[Dataset entries]

....................

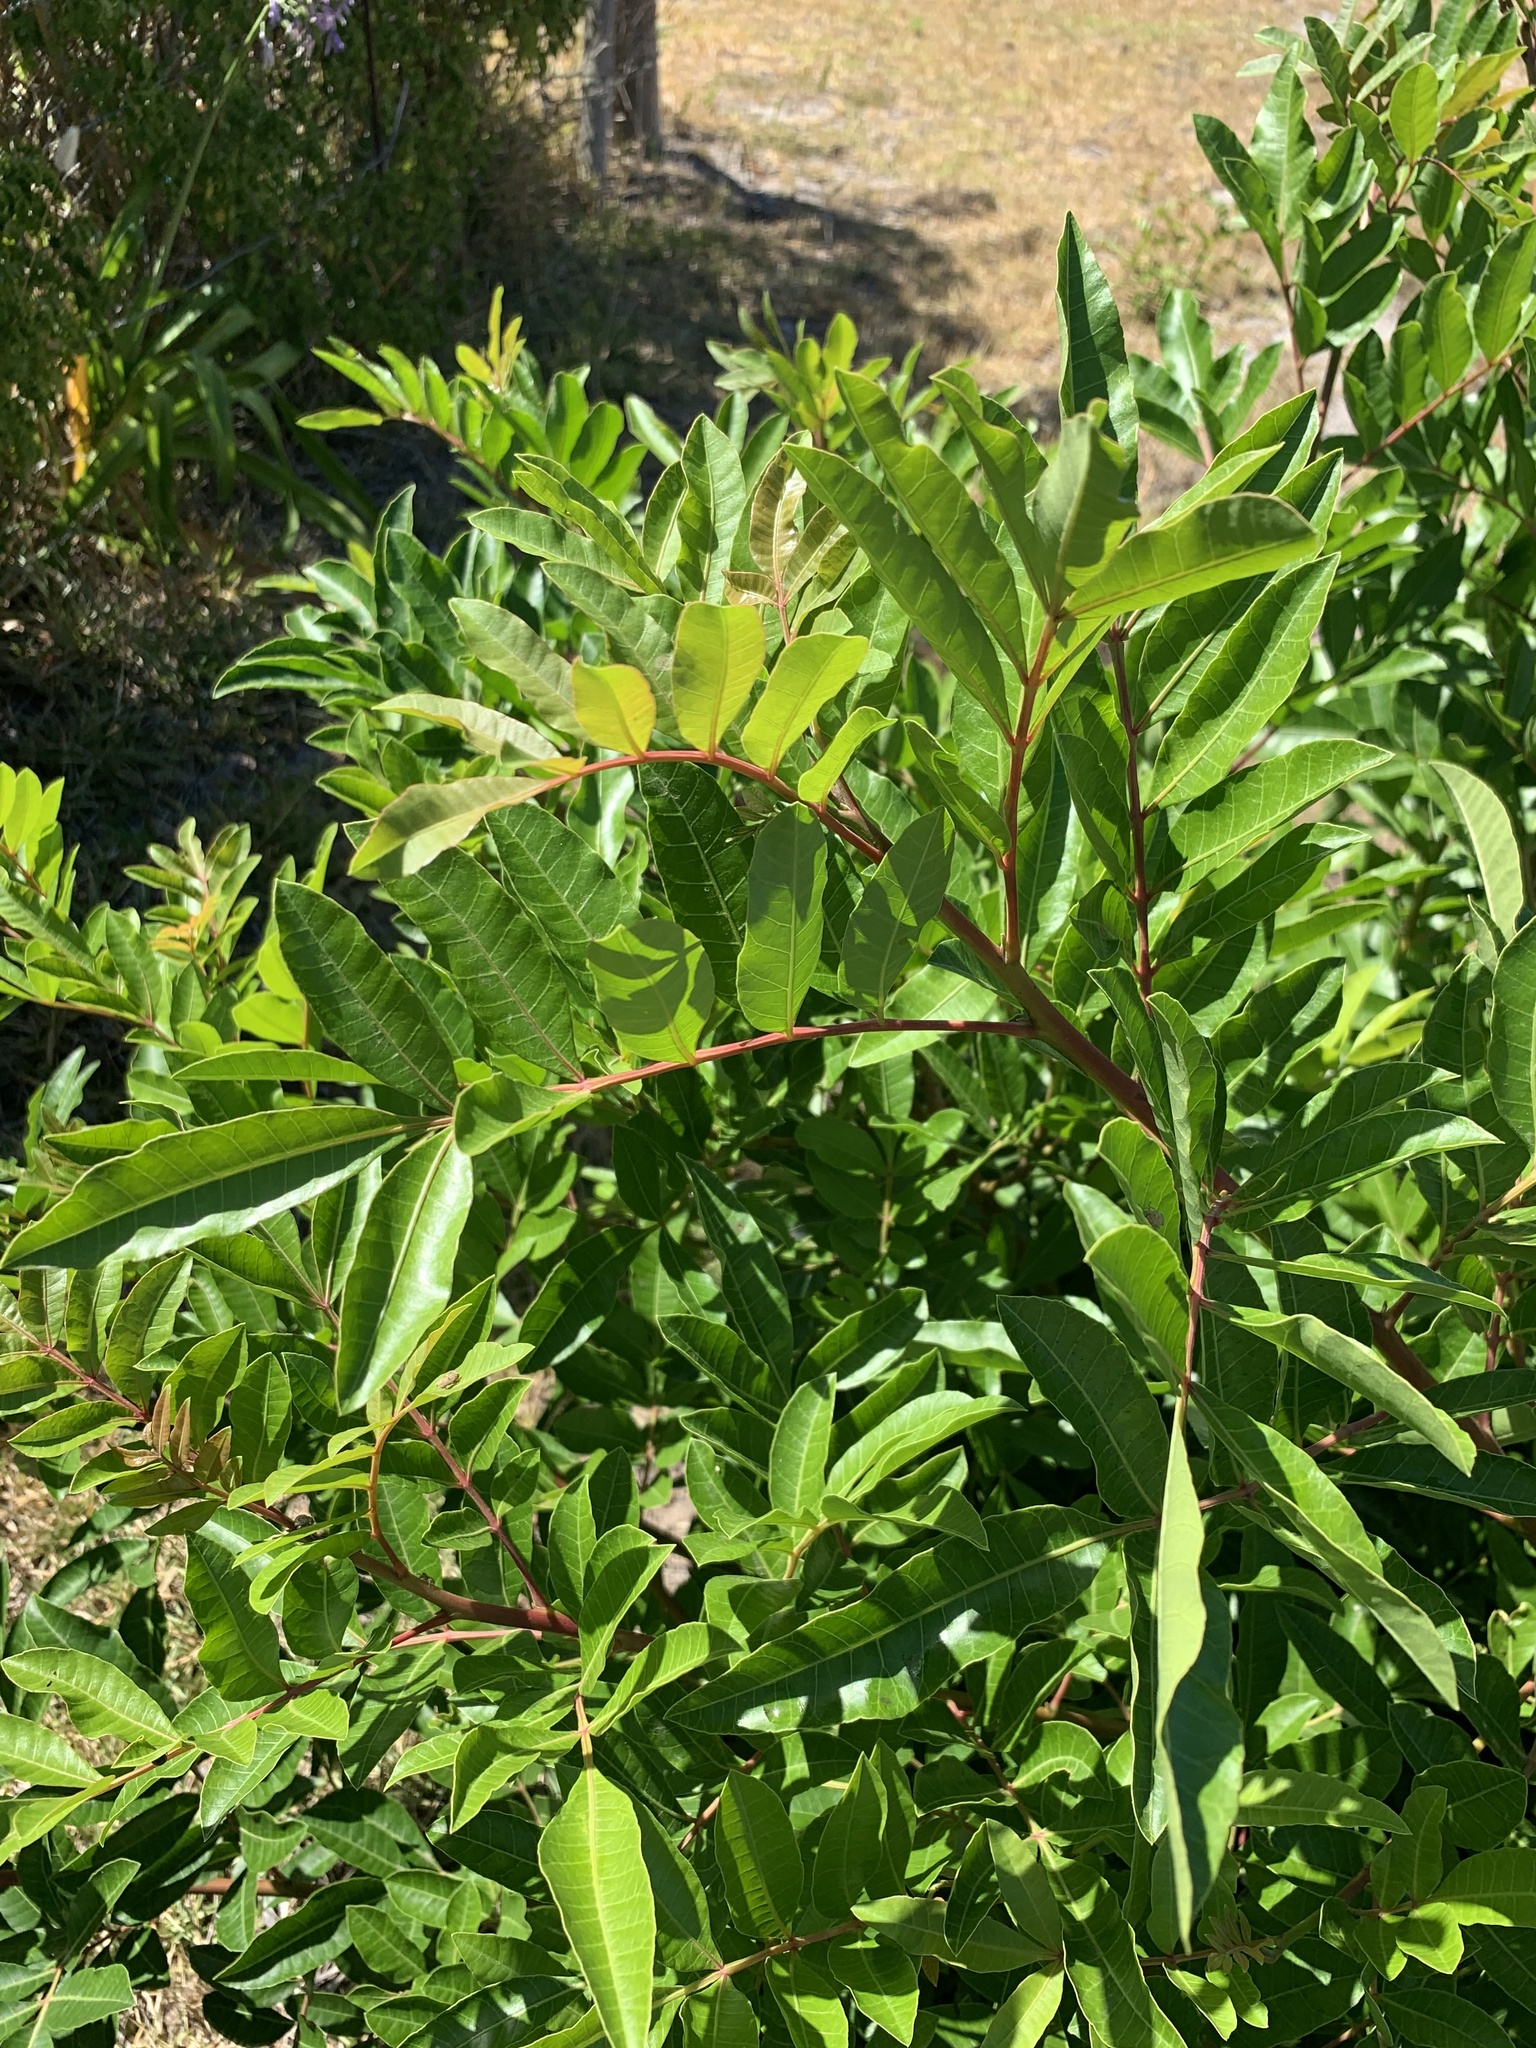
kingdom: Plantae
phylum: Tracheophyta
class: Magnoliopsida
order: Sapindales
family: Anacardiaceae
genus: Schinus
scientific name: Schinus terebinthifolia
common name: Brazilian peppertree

....................

- **STATED GOAL**:
Rewrite the lines of the items from the one containing "class: Magnoliopsida" through the end of the items, both included, changing "common name" to "vernacular name" and keeping everything else the same.

- **COMPLETED TASK**:
class: Magnoliopsida
order: Sapindales
family: Anacardiaceae
genus: Schinus
scientific name: Schinus terebinthifolia
vernacular name: Brazilian peppertree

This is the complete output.